The Lay of the Land
by Stan Lee
August 2008 - 30 minute timed challenge
Note: I cheated a little. I took a snippet from my WIP file and used the thirty minutes to finally finish it off.




He waits until they've finished, hard and fast because Chris is still too anxious to take things slow and easy. He knows what he's about to say won't help things any, but Chris has the right to know.

He watches for the right moment, Chris sleepy and sated, the aftershock of his release twitching through him still and Buck is sorry that he has to do this now.

"Josiah knows."

The effect is instant. Every muscle in Chris's body clenches hard and his head comes up sharply. No need to elaborate; Chris knows what he's talking about.

"He gonna be trouble for us?" he grates out.

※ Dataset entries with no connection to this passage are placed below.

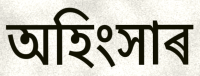
অহিংসাৰ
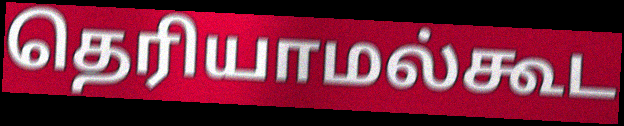
தெரியாமல்கூட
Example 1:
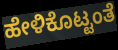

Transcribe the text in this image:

ಹೇಳಿಕೊಟ್ಟಂತೆ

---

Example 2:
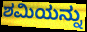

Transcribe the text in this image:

ಶಮಿಯನ್ನು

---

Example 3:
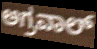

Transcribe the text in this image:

ಅಗ್ರವಾಲ್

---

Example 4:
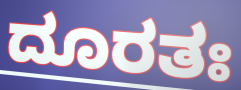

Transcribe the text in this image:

ದೂರತಃ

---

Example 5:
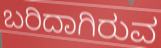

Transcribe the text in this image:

ಬರಿದಾಗಿರುವ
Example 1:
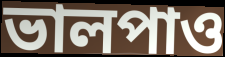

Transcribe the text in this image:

ভালপাও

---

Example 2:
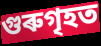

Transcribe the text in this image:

গুৰুগৃহত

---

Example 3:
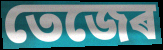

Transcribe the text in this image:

তেজেৰ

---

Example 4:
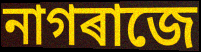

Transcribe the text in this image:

নাগৰাজে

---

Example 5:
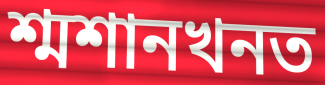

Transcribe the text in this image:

শ্মশানখনত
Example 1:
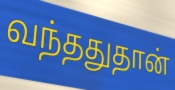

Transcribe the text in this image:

வந்ததுதான்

Buck shrugs. "Hard to say. His daddy was a preacher. Might be a problem." He reaches but Chris is already up and swinging his legs off the bed, hissing when they touch the cool plank floor.

"Pack your things," he orders.

"Come on, now, Chris. Don't over-react," Buck tries.

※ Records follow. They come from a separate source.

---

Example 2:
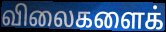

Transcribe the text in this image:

விலைகளைக்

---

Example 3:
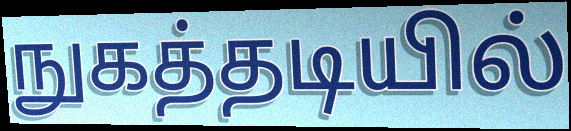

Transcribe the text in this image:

நுகத்தடியில்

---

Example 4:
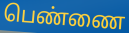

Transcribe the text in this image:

பெண்ணை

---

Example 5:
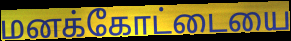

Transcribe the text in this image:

மனக்கோட்டையை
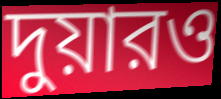
দুয়ারও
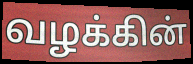
வழக்கின்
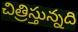
చిత్రిస్తున్నది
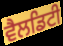
ਵੈਲਡਿਟੀ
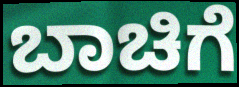
ಬಾಚಿಗೆ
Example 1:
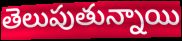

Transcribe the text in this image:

తెలుపుతున్నాయి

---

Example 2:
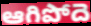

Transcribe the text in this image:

ఆగిపోదె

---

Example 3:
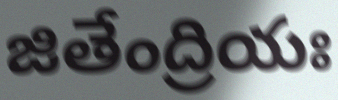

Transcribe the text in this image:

జితేంద్రియః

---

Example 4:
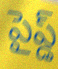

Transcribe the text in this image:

పైప్డ్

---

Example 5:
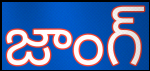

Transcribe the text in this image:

జాంగ్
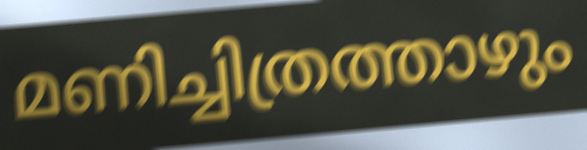
മണിച്ചിത്രത്താഴും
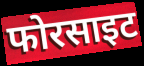
फोरसाइट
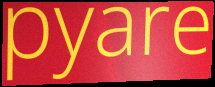
pyare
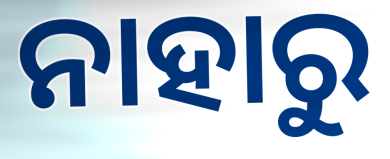
ନାହାରୁ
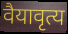
वैयावृत्य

"I said pack," Chris growls. Buck can see the effort he makes to bring his rising panic under control. He watches the memories chase each other across Chris's face; the beating in Abilene that left Buck with two broken ribs and a fractured wrist, the escape through the back window of the boarding house in Carson with the mob baying for blood out front. They'd parted ways for a while after that, Chris too riled up, unable to even look him in the eye squarely leave alone let Buck try to touch him. Looked like it was about to happen again.

"Can't always run, Chris," he says. Because he's tired of it and thinks Chris might be too. Tired of looking over his shoulder when they're together; tired of the all too frequent times they'd had to part; tired of the miles of separate, lonely road they'd hewed. "Might be different here," he ventures.

Chris pauses from his frantic scrabble to clothe himself, leg halfway into his longjohns. "Won't be. Can't be," he says, but there's a tone in his voice that tells Buck he can push this if he has a mind to; that Chris wants to be persuaded otherwise.

"We'll cool things off for a while, maybe," Buck suggests. He hates the thought of keeping his distance, now that they've found each other again, but the thought of Chris making them light out of here only to force them on their separate ways - he hates that so much more. "I want to stay put for a while, Chris," he says. "Wish you'd stay too."

Chris continues to dress, but slower now, the tension easing out of him. "Just friends?" he says.

"While we figure out the lay of the land," Buck agrees.

"And Josiah?" Chris asks.

"I'll handle that," Buck says. There wasn't much to it. Either the preacher would let it alone, or he'd go Old Testament righteous. They'd never found anybody taking up the middle ground on this.

Chris stands up, fully dressed now. "We'll stay," he declares, "if Josiah can be trusted."

Buck nods.

Chris crosses to the door and it looks like he's set to walk away without a backward glance, until he turns all of a sudden. "But if Josiah ain't inclined to let it alone, and if it don't look like the land is gonna lay for us, we're leaving. Together. Just spent four months without you, don't aim to repeat that anytime soon."

Buck sighs out his relief. He doesn't want to spook Chris with too many words, so he just smiles at Chris's retreating back.

Looks like they might be putting in some time at Four Corners. There were plenty worse places to be.